‘Would that I saw any return at all for either of the poor dear lads,’ sighed the knight wearily; ‘but what you may be driving at I cannot perceive.’
‘What! When ‘tis before your very eyes, how yonder smooth-tongued French impostor, after luring him back to his ruin beyond seas, is supplanting him even here, and your daughter giving herself over to the wily viper!’
‘The man is a popish priest,’ said Sir Marmaduke; ‘no more given to love than Mr. Adderley or Friar Rogers.’
The dame gave a snort of derision:’ Prithee, how many popish priests be now wedded parsons? Nor, indeed, even if his story be true, do I believe he is a priest at all. I have seen many a young abbe, as they call themselves, clerk only in name, loitering at court, free to throw off the cassock any moment they chose, and as insolent as the rest. Why, the Abbe de Lorraine, cardinal that is now, said of my complexion—-’
‘No vows, quotha!’ muttered Sir Marmaduke, well aware of the Cardinal de Lorraine’s opinion of his lady’s complexion. ‘So much the better; he is too good a young fellow to be forced to mope single, and yet I hate men’s breaking their word.’
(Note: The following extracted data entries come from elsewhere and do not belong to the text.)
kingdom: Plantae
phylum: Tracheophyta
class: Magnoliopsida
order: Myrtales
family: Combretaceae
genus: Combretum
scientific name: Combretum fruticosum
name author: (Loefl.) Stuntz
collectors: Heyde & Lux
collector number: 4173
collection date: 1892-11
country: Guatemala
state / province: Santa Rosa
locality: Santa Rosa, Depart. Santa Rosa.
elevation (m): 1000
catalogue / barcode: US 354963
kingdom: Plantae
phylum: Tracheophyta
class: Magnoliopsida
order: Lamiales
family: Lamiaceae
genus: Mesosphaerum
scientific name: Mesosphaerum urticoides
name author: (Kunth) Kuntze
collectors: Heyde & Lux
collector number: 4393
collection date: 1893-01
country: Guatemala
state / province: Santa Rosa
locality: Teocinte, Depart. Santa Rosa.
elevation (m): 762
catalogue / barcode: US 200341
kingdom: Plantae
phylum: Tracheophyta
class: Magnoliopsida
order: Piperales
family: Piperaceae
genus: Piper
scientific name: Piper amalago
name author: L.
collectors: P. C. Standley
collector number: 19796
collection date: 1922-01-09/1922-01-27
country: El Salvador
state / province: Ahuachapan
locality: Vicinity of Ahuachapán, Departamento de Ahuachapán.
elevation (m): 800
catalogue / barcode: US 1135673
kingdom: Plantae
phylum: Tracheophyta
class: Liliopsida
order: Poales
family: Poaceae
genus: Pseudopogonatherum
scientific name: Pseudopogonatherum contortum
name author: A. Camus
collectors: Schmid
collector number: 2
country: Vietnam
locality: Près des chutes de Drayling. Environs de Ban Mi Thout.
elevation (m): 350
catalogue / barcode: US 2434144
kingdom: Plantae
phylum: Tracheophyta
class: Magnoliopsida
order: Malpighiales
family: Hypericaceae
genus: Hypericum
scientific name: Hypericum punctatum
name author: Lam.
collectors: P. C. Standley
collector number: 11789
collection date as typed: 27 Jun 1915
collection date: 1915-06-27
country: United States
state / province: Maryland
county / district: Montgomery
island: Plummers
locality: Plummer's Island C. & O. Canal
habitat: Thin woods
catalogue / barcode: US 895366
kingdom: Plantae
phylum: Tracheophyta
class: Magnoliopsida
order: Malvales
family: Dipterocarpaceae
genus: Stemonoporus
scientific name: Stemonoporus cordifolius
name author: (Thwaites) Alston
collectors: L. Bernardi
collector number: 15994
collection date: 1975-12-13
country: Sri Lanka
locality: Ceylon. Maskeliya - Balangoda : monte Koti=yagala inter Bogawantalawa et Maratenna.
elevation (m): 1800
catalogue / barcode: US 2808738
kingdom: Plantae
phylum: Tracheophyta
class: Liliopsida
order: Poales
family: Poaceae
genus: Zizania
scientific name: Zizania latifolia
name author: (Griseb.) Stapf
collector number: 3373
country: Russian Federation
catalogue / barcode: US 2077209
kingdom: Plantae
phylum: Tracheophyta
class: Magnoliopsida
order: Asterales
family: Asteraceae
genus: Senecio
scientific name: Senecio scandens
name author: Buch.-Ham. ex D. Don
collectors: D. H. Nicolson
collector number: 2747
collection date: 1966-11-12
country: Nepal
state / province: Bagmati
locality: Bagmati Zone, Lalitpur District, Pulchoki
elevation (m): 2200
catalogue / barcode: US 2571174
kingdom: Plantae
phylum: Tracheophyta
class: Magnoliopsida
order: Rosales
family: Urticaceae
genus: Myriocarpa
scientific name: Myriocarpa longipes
‘And that’s all you have to say!’ angrily cried her ladyship. ‘No one save myself ever thinks how it is to be with my poor dear wounded, heart-broken son, when he comes home, to find himself so scurvily used by that faithless girl of yours, ready—-’
‘Hold, madam,’ said Sir Marmaduke, with real sternness; ‘nothing rash against my daughter. How should she be faithless to a man who has been wedded ever since she knew him?’
‘He is free now,’ said Lady Thistlewood, beginning to cry (for the last letters received from Berenger had been those from Paris, while he still believed Eustacie to have perished at La Sablerie); ‘and I do say it is very hard that just when he is rid of the French baggage, the bane of his life, and is coming home, maybe with a child upon his hands, and all wounded, scarred, and blurred, the only wench he would or should have married should throw herself away on a French vagabond beggar, and you aiding and abetting.’
‘Come, come, Dame Nan,’ said Sir Marmaduke, ‘who told you I was aiding and abetting?’
‘Tell me not, Sir Duke, you that see them a courting under your very eyes, and will not stir a finger to hinder it. If you like to see your daughter take up with a foreign adventurer, why, she’s no child of mine, thank Heaven! And I’ve nought to do with it.’